#### Information given
━━━━━━━━━━━━━━━━━━━━
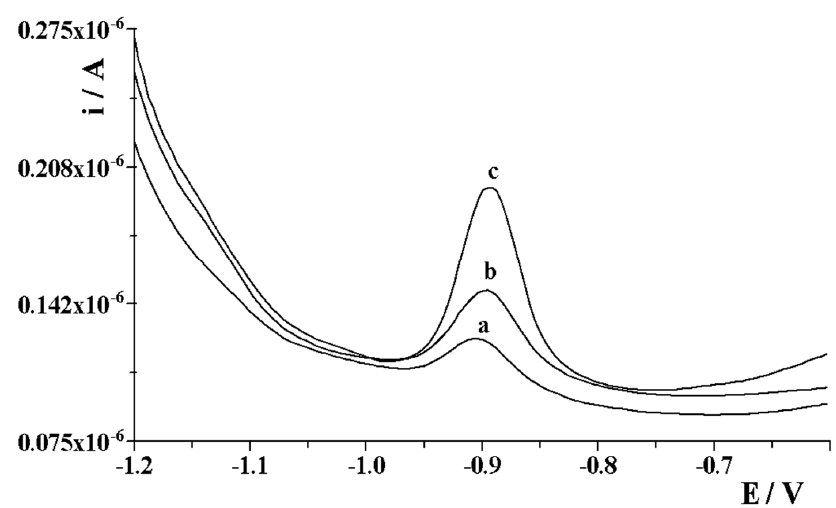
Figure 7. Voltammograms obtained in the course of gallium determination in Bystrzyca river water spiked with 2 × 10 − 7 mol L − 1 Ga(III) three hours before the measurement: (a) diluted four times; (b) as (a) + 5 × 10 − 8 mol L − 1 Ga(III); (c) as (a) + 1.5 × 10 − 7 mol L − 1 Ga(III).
━━━━━━━━━━━━━━━━━━━━
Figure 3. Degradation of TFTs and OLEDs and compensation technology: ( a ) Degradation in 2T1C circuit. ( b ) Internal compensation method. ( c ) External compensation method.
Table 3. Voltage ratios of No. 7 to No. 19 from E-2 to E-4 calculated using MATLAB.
━━━━━━━━━━━━━━━━━━━━
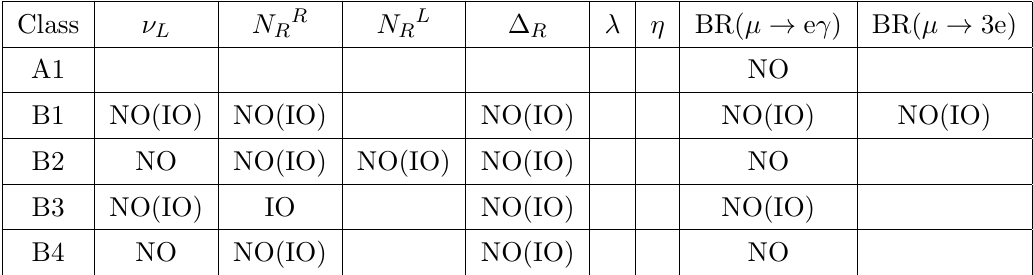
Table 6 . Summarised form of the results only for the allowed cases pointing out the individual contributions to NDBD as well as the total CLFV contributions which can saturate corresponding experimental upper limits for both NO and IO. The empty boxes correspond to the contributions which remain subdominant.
━━━━━━━━━━━━━━━━━━━━
#### What needs to be done
When a line among the entries above contains "Table", copy it.

#### Finished exercise
Table 3. Voltage ratios of No. 7 to No. 19 from E-2 to E-4 calculated using MATLAB.
Table 6 . Summarised form of the results only for the allowed cases pointing out the individual contributions to NDBD as well as the total CLFV contributions which can saturate corresponding experimental upper limits for both NO and IO. The empty boxes correspond to the contributions which remain subdominant.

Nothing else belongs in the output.